Note that if we use the applet itself as the listener (using this as the parameter to the appropriate addListener method calls), we cannot use this approach. That is because in creating the class DragAMac3, we have already extended Applet, and Java does not allow multiple inheritance. In other words, Java does not allow a class to extend more than one other class. DragAMac3 has to extend Applet, and we can either implement the two interfaces directly or extend the Adapter classes in inner classes as we have done here. In fact, we had to use two different inner classes, since a single inner class cannot extend both Adapter classes.

We saw one other interface that we use to handle events: the ActionListener interface. Unlike MouseListener and MouseMotionListener, ActionListener has no corresponding adapter class. There's a pretty good reason for that.
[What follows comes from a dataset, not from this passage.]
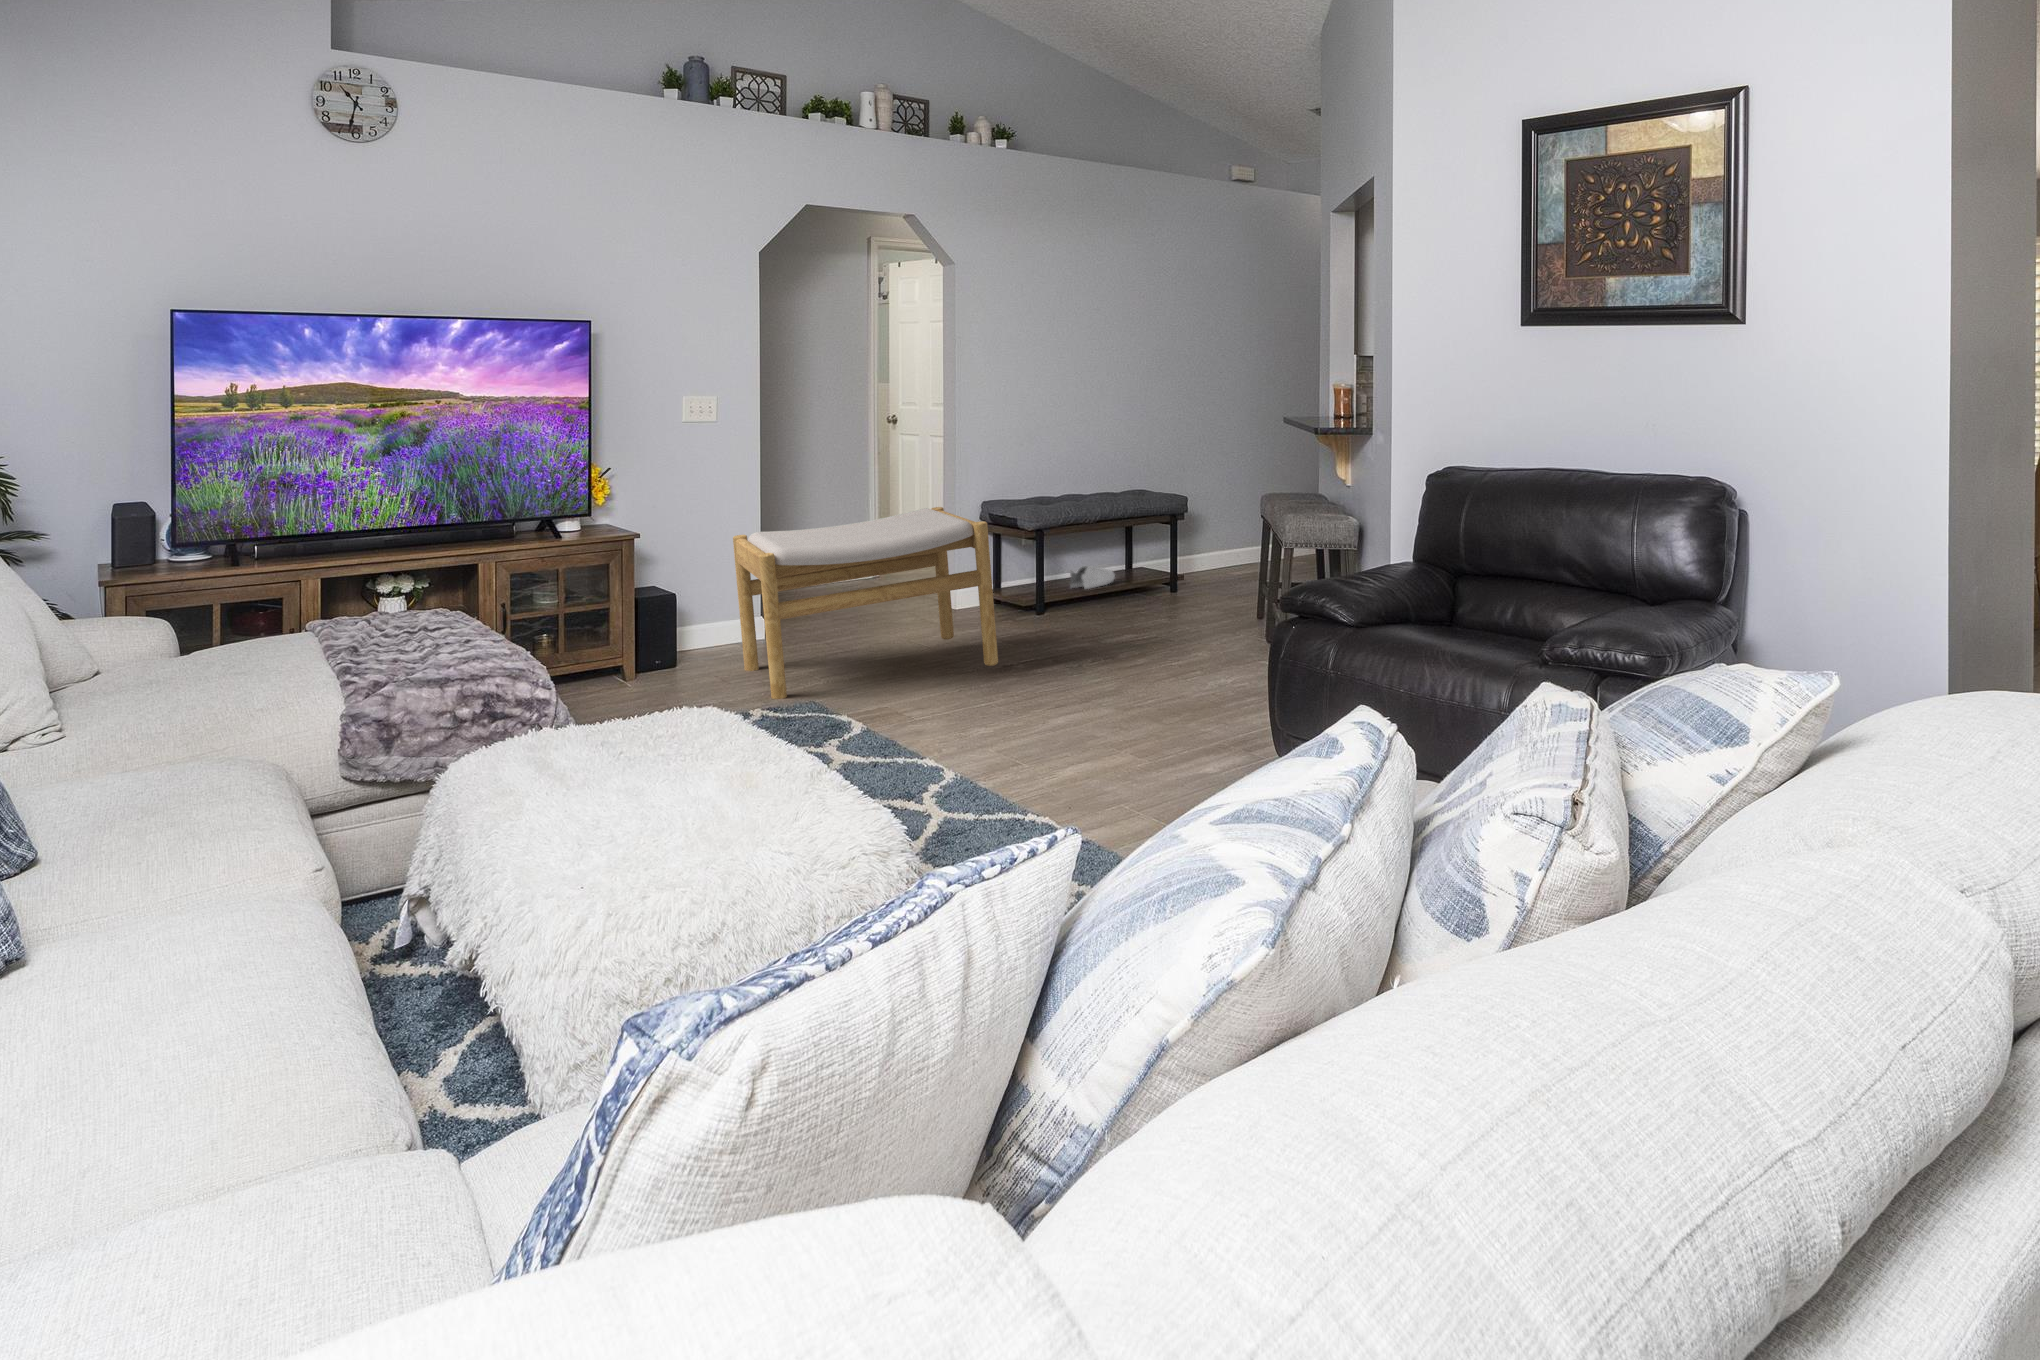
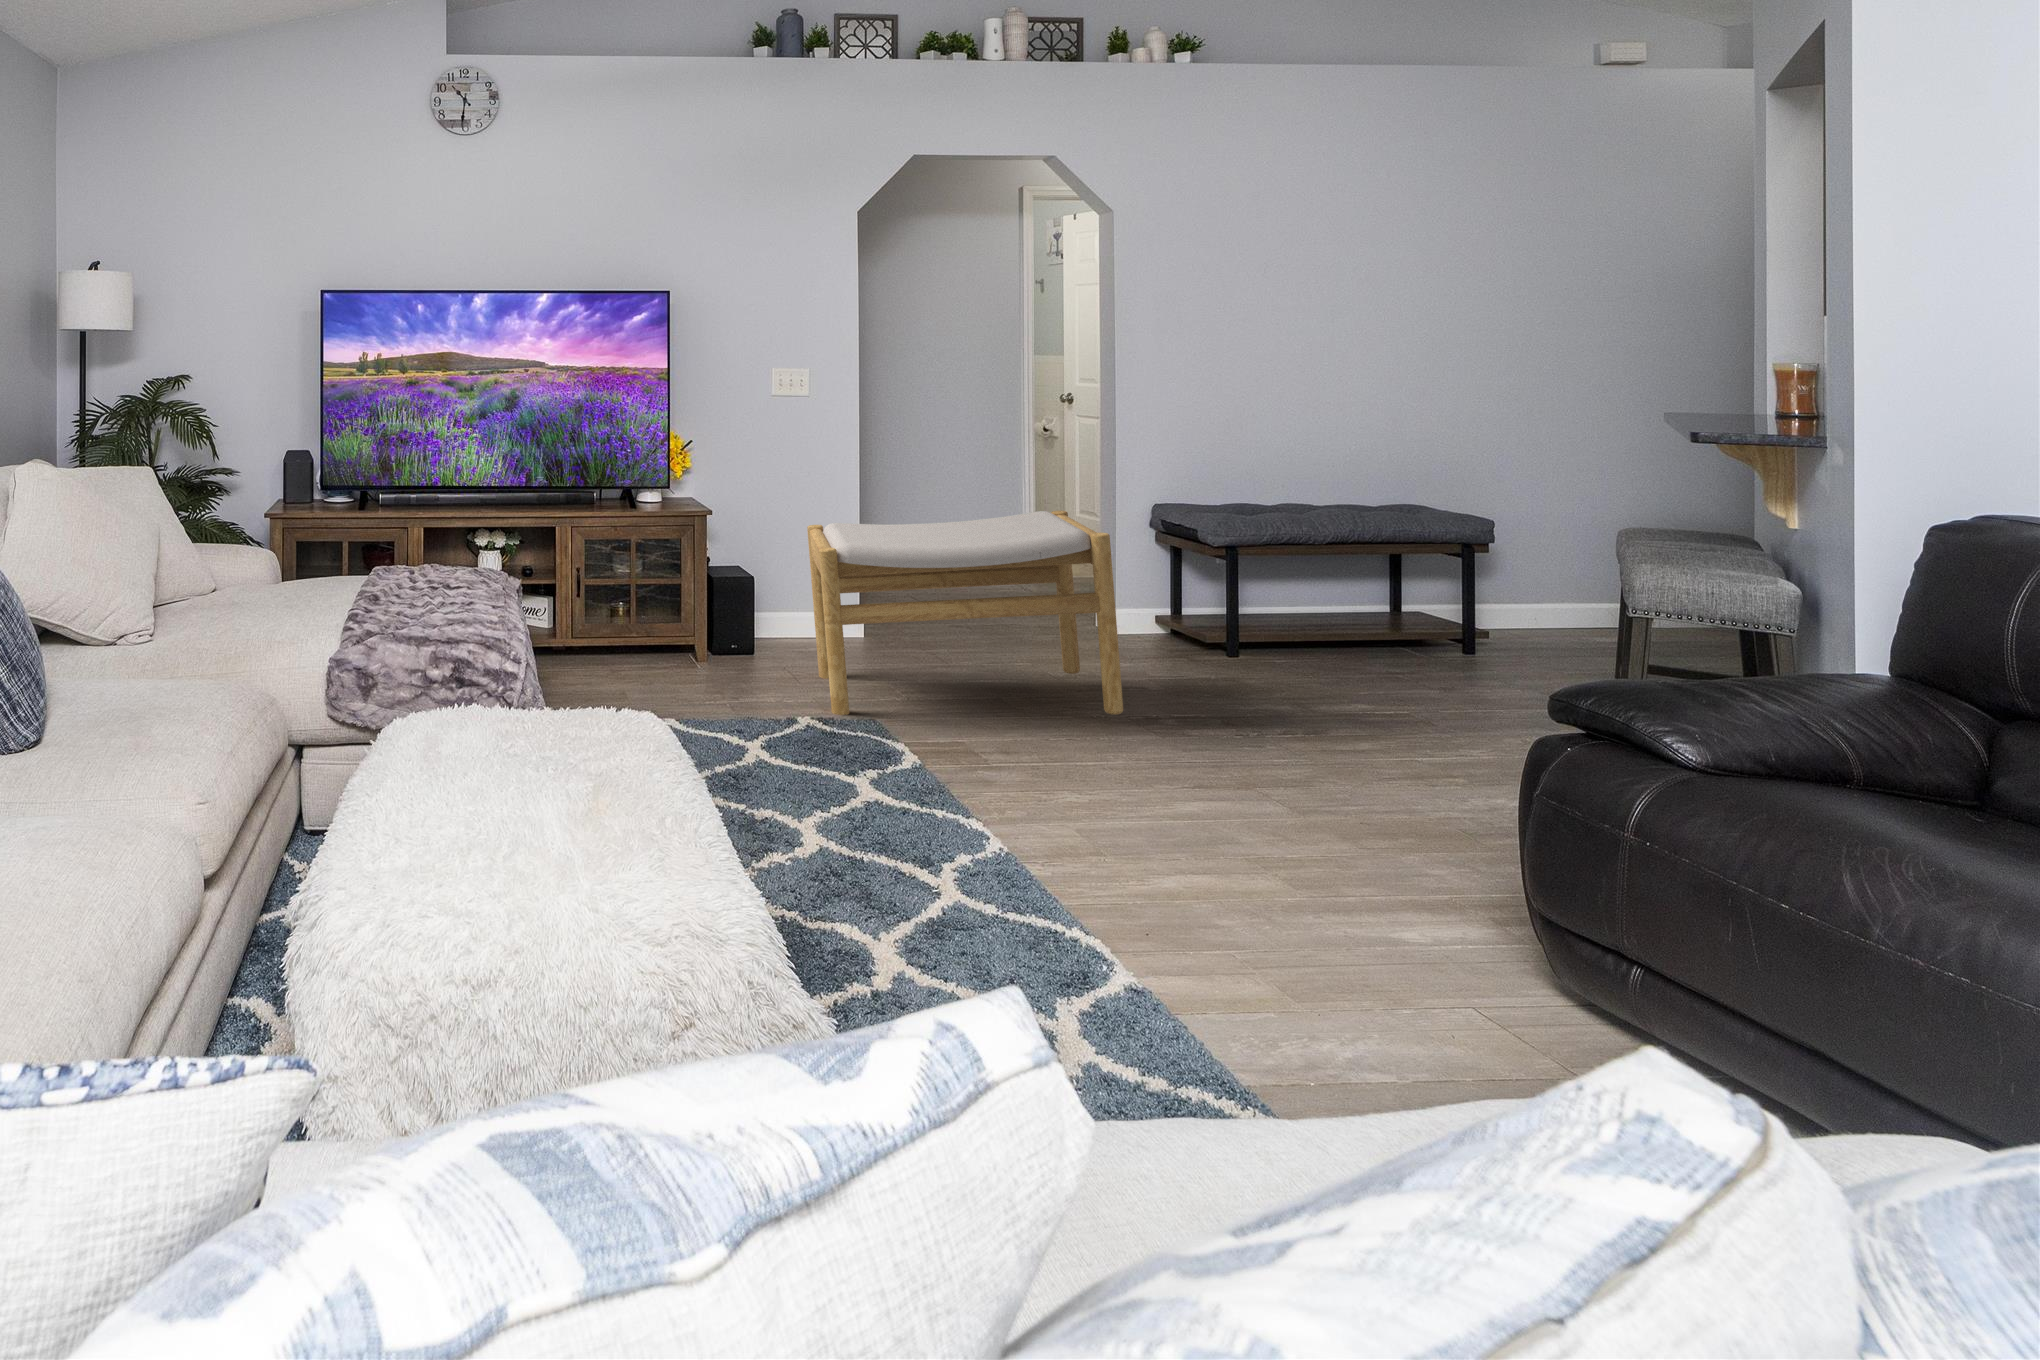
shoe: present [1070,566,1115,589] -> none [1279,602,1351,634]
What do you think it is?

Inheritance vs. interfaces

The above point is worth repeating.

In Java, a subclass can extend just one superclass.

(Extending more than one superclass would be multiple inheritance.) For example, the following class declaration would not be legal:

class Bozo extends Clown, TVStar {
  ...
}

On the other hand, a class is allowed to implement any number of interfaces. Thus, the following class declaration would be legal:

class Bozo implements Clown, TVStar {
  ...
}

Why doesn't Java allow multiple inheritance? Because it can cause problems that are difficult to resolve. What if more than one superclass defines the same instance variable that is visible to the subclass (i.e., either public or protected)? What if more than one superclass defines a method with the same name and signature? What if you have a "diamond" shaped inheritance structure, where A is the superclass, B and C both inherit from A, and D inherits from both B and C. D should have access to all instance variables that B and C have. But each has a copy of A's instance variables! Should D have two copies of each?

C++ allows multiple inheritance, and it pays the price in its complexity. The designers of Java decided to keep things simple, and so Java does not provide for multiple inheritance. Interfaces provide a way to get most of the benefits of multiple inheritance without most of the problems. The downside of interfaces, of course, is that they don't allow you to define instance variables in them, nor do they allow you to provide method bodies that are inherited.